Die Softwarelösung meldet Informationen seit der Version 3.0 auch auf das Smartphone. Hofmann: „So können Sie auch um ein Uhr früh von zu Hause aus Ihre Daten abrufen – wenn Sie das wollen.“ Hofmanns persönliches Ziel für 2017 ist ein neues Geschäftsmodell: „Ich will die Software verschenken und die Kunden zahlen pro Mausklick.“ Für die Firma Stangl zahlt sich der Einsatz des Systems aus. Vor allem die kostenintensiven Rüstzeiten konnten auf ein Minimum reduziert werden, da alle Werkzeuge konsequent vorbereitet werden können und die Maschine nur noch das macht, was sie soll, nämlich fräsen.
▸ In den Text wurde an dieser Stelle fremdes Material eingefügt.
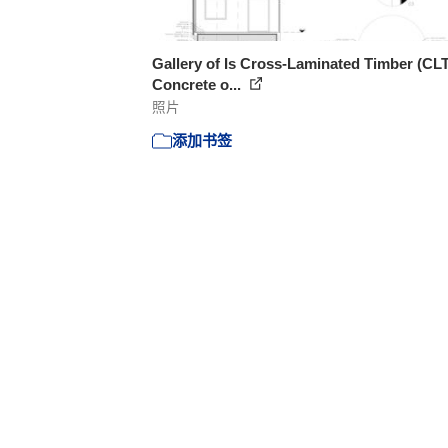
Gallery of Is Cross-Laminated Timber (CLT
Concrete o...
照片
添加书签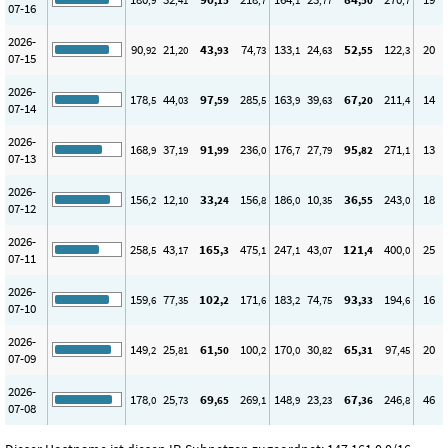
,9
,41
,15
,7
,1
,77
,50
,7
07-16
2026-
90
21
43
74
133
24
52
122
20
,92
,20
,93
,73
,1
,63
,55
,3
07-15
2026-
178
44
97
285
163
39
67
211
14
,5
,03
,59
,5
,9
,63
,20
,4
07-14
2026-
168
37
91
236
176
27
95
271
13
,9
,19
,99
,0
,7
,79
,82
,1
07-13
2026-
156
12
33
156
186
10
36
243
18
,2
,10
,24
,8
,0
,35
,55
,0
07-12
2026-
258
43
165
475
247
43
121
400
25
,5
,17
,3
,1
,1
,07
,4
,0
07-11
2026-
159
77
102
171
183
74
93
194
16
,6
,35
,2
,6
,2
,75
,33
,6
07-10
2026-
149
25
61
100
170
30
65
97
20
,2
,81
,50
,2
,0
,82
,31
,45
07-09
2026-
178
25
69
269
148
23
67
246
46
,0
,73
,65
,1
,9
,23
,36
,8
07-08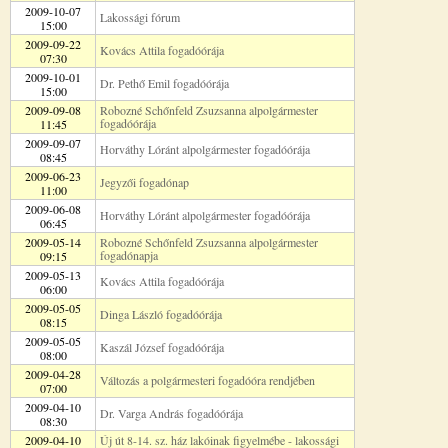
2009-10-07
Lakossági fórum
15:00
2009-09-22
Kovács Attila fogadóórája
07:30
2009-10-01
Dr. Pethő Emil fogadóórája
15:00
2009-09-08
Robozné Schőnfeld Zsuzsanna alpolgármester
fogadóórája
11:45
2009-09-07
Horváthy Lóránt alpolgármester fogadóórája
08:45
2009-06-23
Jegyzői fogadónap
11:00
2009-06-08
Horváthy Lóránt alpolgármester fogadóórája
06:45
2009-05-14
Robozné Schőnfeld Zsuzsanna alpolgármester
fogadónapja
09:15
2009-05-13
Kovács Attila fogadóórája
06:00
2009-05-05
Dinga László fogadóórája
08:15
2009-05-05
Kaszál József fogadóórája
08:00
2009-04-28
Változás a polgármesteri fogadóóra rendjében
07:00
2009-04-10
Dr. Varga András fogadóórája
08:30
2009-04-10
Új út 8-14. sz. ház lakóinak figyelmébe - lakossági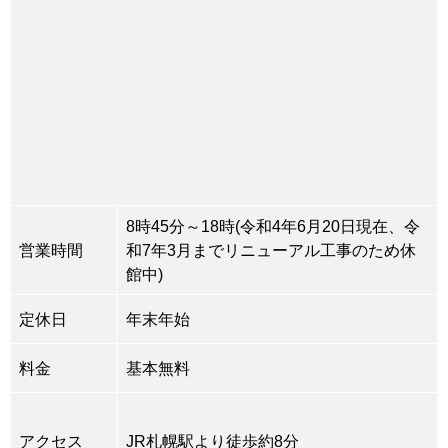
8時45分～18時(令和4年6月20日現在、令
営業時間
和7年3月までリニューアル工事のため休
館中)
定休日
年末年始
料金
基本無料
アクセス
JR札幌駅より徒歩約8分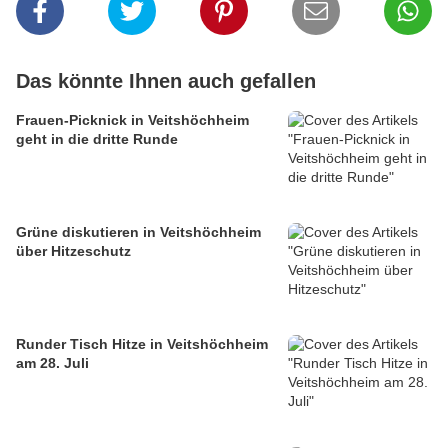
Das könnte Ihnen auch gefallen
Frauen-Picknick in Veitshöchheim
geht in die dritte Runde
Grüne diskutieren in Veitshöchheim
über Hitzeschutz
Runder Tisch Hitze in Veitshöchheim
am 28. Juli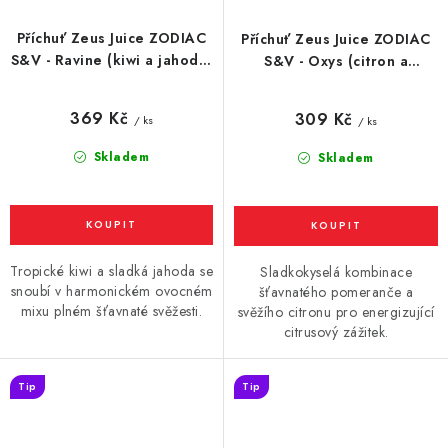
Příchuť Zeus Juice ZODIAC
Příchuť Zeus Juice ZODIAC
S&V - Ravine (kiwi a jahoda)
S&V - Oxys (citron a
10ml
pomeranč) 10ml
369 Kč
309 Kč
/ ks
/ ks
Skladem
Skladem
Tropické kiwi a sladká jahoda se
Sladkokyselá kombinace
snoubí v harmonickém ovocném
šťavnatého pomeranče a
mixu plném šťavnaté svěžesti.
svěžího citronu pro energizující
citrusový zážitek.
Tip
Tip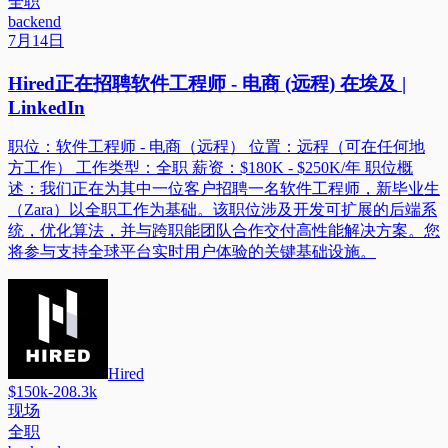
全职
backend
7月14日
Hired正在招聘软件工程师 - 电商 (远程) 在埃及 |
LinkedIn
职位：软件工程师 - 电商（远程） 位置：远程（可在任何地
方工作） 工作类型：全职 薪资：$180K - $250K/年 职位概
述：我们正在为其中一位客户招聘一名软件工程师，新毕业生
（Zara）以全职工作为基础。该职位涉及开发可扩展的后端系
统，优化算法，并与跨职能团队合作交付高性能解决方案。您
将参与支持全球平台实时用户体验的关键基础设施。
Hired
$150k-208.3k
现场
全职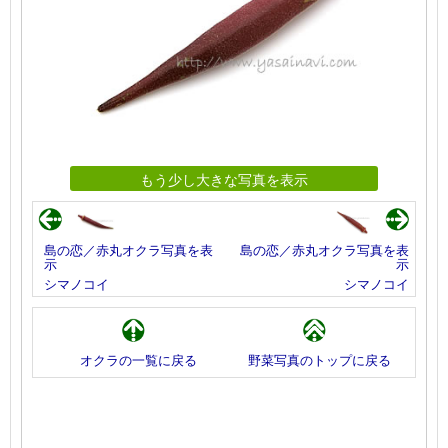
もう少し大きな写真を表示
島の恋／赤丸オクラ写真を表
島の恋／赤丸オクラ写真を表
示
示
シマノコイ
シマノコイ
オクラの一覧に戻る
野菜写真のトップに戻る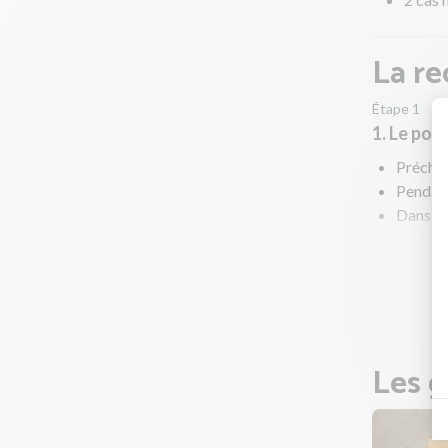
La re
Étape 1
1. Le poi
Préchau
Pendant
Dans une
Faites r
coeur (l
Une fois
Les g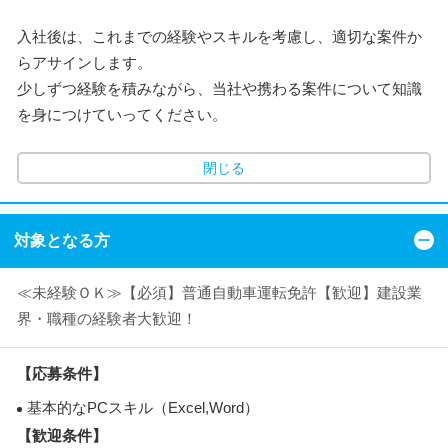
入社後は、これまでの経験やスキルを考慮し、適切な案件か
らアサインします。
少しずつ経験を積みながら、当社や携わる案件について知識
を身につけていってください。
閉じる
対象となる方
≪未経験ＯＫ≫【必須】普通自動車運転免許【歓迎】建設業
界・職種の経験者大歓迎！
【応募条件】
基本的なPCスキル（Excel,Word）
【歓迎条件】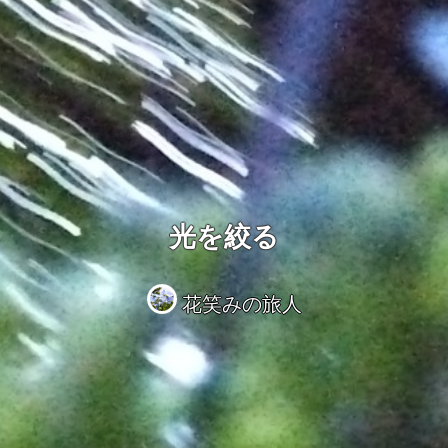
光を絞る
花笑みの旅人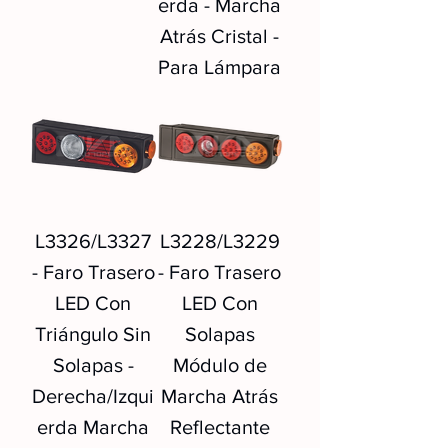
erda - Marcha
Atrás Cristal -
Para Lámpara
L3326/L3327
L3228/L3229
- Faro Trasero
- Faro Trasero
LED Con
LED Con
Triángulo Sin
Solapas
Solapas -
Módulo de
Derecha/Izqui
Marcha Atrás
erda Marcha
Reflectante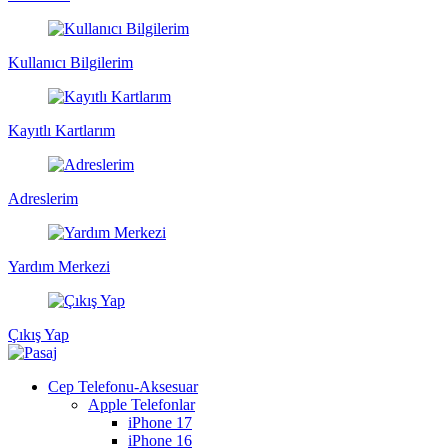
Kullanıcı Bilgilerim
Kayıtlı Kartlarım
Adreslerim
Yardım Merkezi
Çıkış Yap
Cep Telefonu-Aksesuar
Apple Telefonlar
iPhone 17
iPhone 16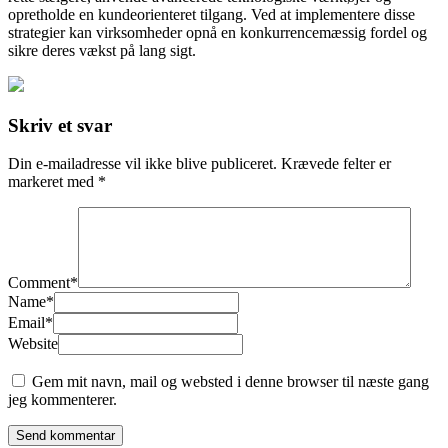
opretholde en kundeorienteret tilgang. Ved at implementere disse
strategier kan virksomheder opnå en konkurrencemæssig fordel og
sikre deres vækst på lang sigt.
Skriv et svar
Din e-mailadresse vil ikke blive publiceret.
Krævede felter er
markeret med
*
Comment
*
Name
*
Email
*
Website
Gem mit navn, mail og websted i denne browser til næste gang
jeg kommenterer.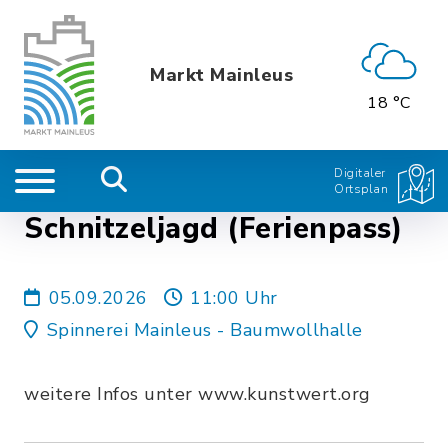
Markt Mainleus
18 °C
Digitaler
Ortsplan
Schnitzeljagd (Ferienpass)
05.09.2026
11:00 Uhr
Spinnerei Mainleus - Baumwollhalle
weitere Infos unter www.kunstwert.org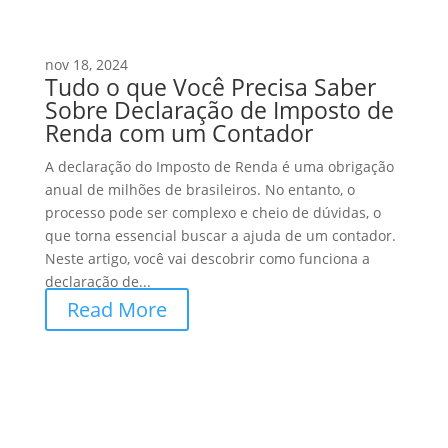
nov 18, 2024
Tudo o que Você Precisa Saber
Sobre Declaração de Imposto de
Renda com um Contador
A declaração do Imposto de Renda é uma obrigação
anual de milhões de brasileiros. No entanto, o
processo pode ser complexo e cheio de dúvidas, o
que torna essencial buscar a ajuda de um contador.
Neste artigo, você vai descobrir como funciona a
declaração de...
Read More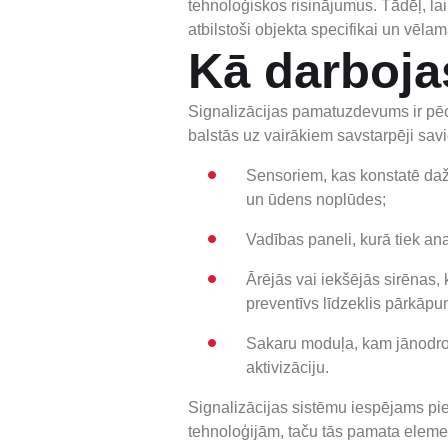
tehnoloģiskos risinājumus. Tādēļ, lai
atbilstoši objekta specifikai un vēla
Kā darbojas
Signalizācijas pamatuzdevums ir pēc
balstās uz vairākiem savstarpēji sa
Sensoriem, kas konstatē daž
un ūdens noplūdes;
Vadības paneli, kurā tiek ana
Ārējās vai iekšējās sirēnas
preventīvs līdzeklis pārkāp
Sakaru moduļa, kam jānodroš
aktivizāciju.
Signalizācijas sistēmu iespējams pie
tehnoloģijām, taču tās pamata elemen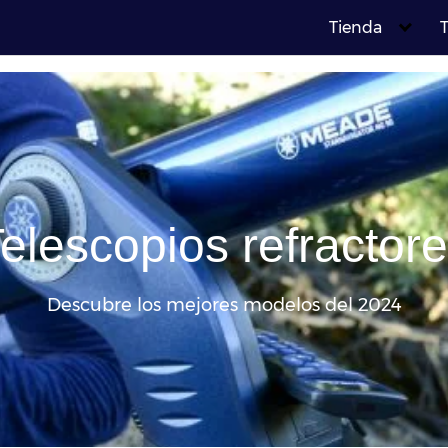
Tienda
T
elescopios refractor
Descubre los mejores modelos del 2024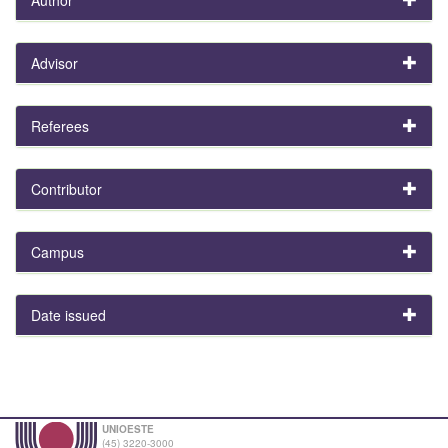
Advisor
Referees
Contributor
Campus
Date issued
UNIOESTE
(45) 3220-3000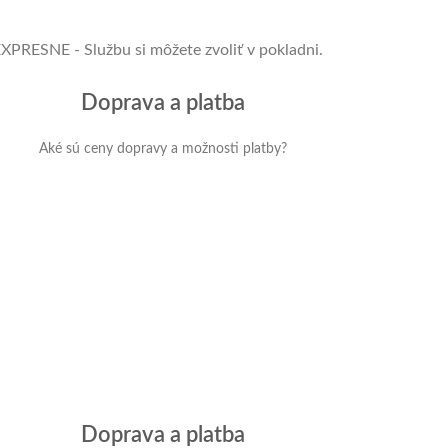
XPRESNE - Službu si môžete zvoliť v pokladni.
Doprava a platba
Aké sú ceny dopravy a možnosti platby?
Doprava a platba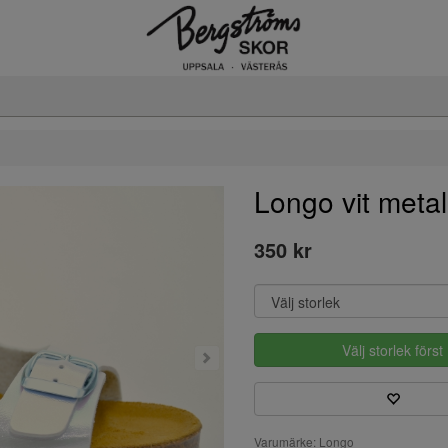
Longo vit metal
350 kr
Välj storlek först
Varumärke: Longo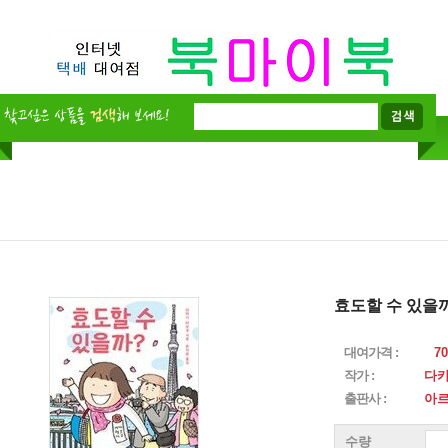
효도할 수 있을
대여가격 :
70
작가 :
다카
출판사 :
아
수량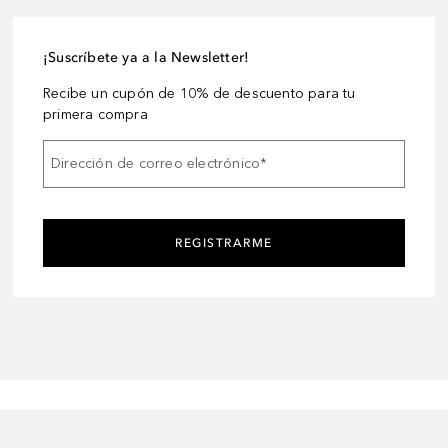
¡Suscríbete ya a la Newsletter!
Recibe un cupón de 10% de descuento para tu
primera compra
Dirección de correo electrónico
*
REGISTRARME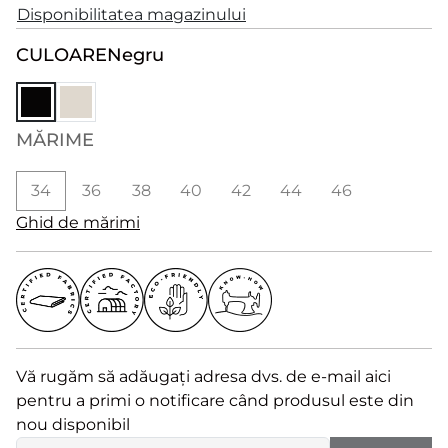
Disponibilitatea magazinului
CULOARE
Negru
MĂRIME
34
36
38
40
42
44
46
Ghid de mărimi
Vă rugăm să adăugați adresa dvs. de e-mail aici
pentru a primi o notificare când produsul este din
nou disponibil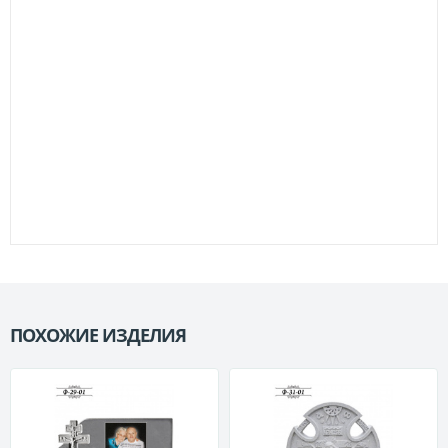
ПОХОЖИЕ ИЗДЕЛИЯ
П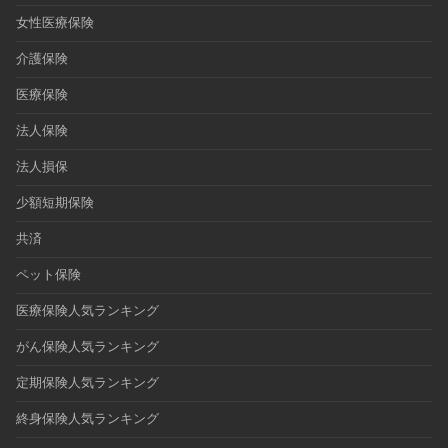
女性医療保険
介護保険
医療保険
法人保険
法人損保
少額短期保険
共済
ペット保険
医療保険人気ランキング
がん保険人気ランキング
定期保険人気ランキング
終身保険人気ランキング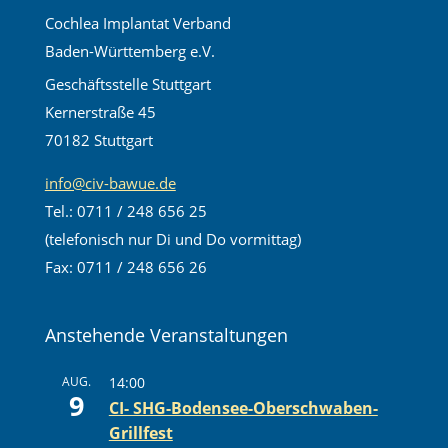
Cochlea Implantat Verband
Baden-Württemberg e.V.
Geschäftsstelle Stuttgart
Kernerstraße 45
70182 Stuttgart
info@civ-bawue.de
Tel.: 0711 / 248 656 25
(telefonisch nur Di und Do vormittag)
Fax: 0711 / 248 656 26
Anstehende Veranstaltungen
AUG.
14:00
9
CI- SHG-Bodensee-Oberschwaben-
Grillfest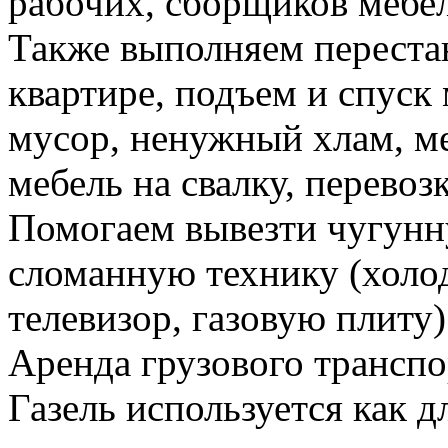
рабочих, сборщиков мебел
Также выполняем перестан
квартире, подъем и спуск
мусор, ненужный хлам, м
мебель на свалку, перевоз
Помогаем вывезти чугунн
сломанную технику (холо
телевизор, газовую плиту)
Аренда грузового транспо
Газель используется как д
Mit der Einführung des Systems konnten immense Produktivitätssteigerungen erreicht werden: „Die Entscheidung bereue ich nicht, es hat unser Unternehmen massiv nach vorne gebracht.“, so Stangl. In einem anschließenden Firmenrundgang erklärte Florian Dürr den beeindruckten Gästen die digitale Auftragsabwicklung anhand eines realen Beispiels in der neuen Fertigungshalle. Der gemeinsame Netzwerkabend wurde von den Teilnehmern noch lange intensiv genutzt, um sich untereinander auszutauschen.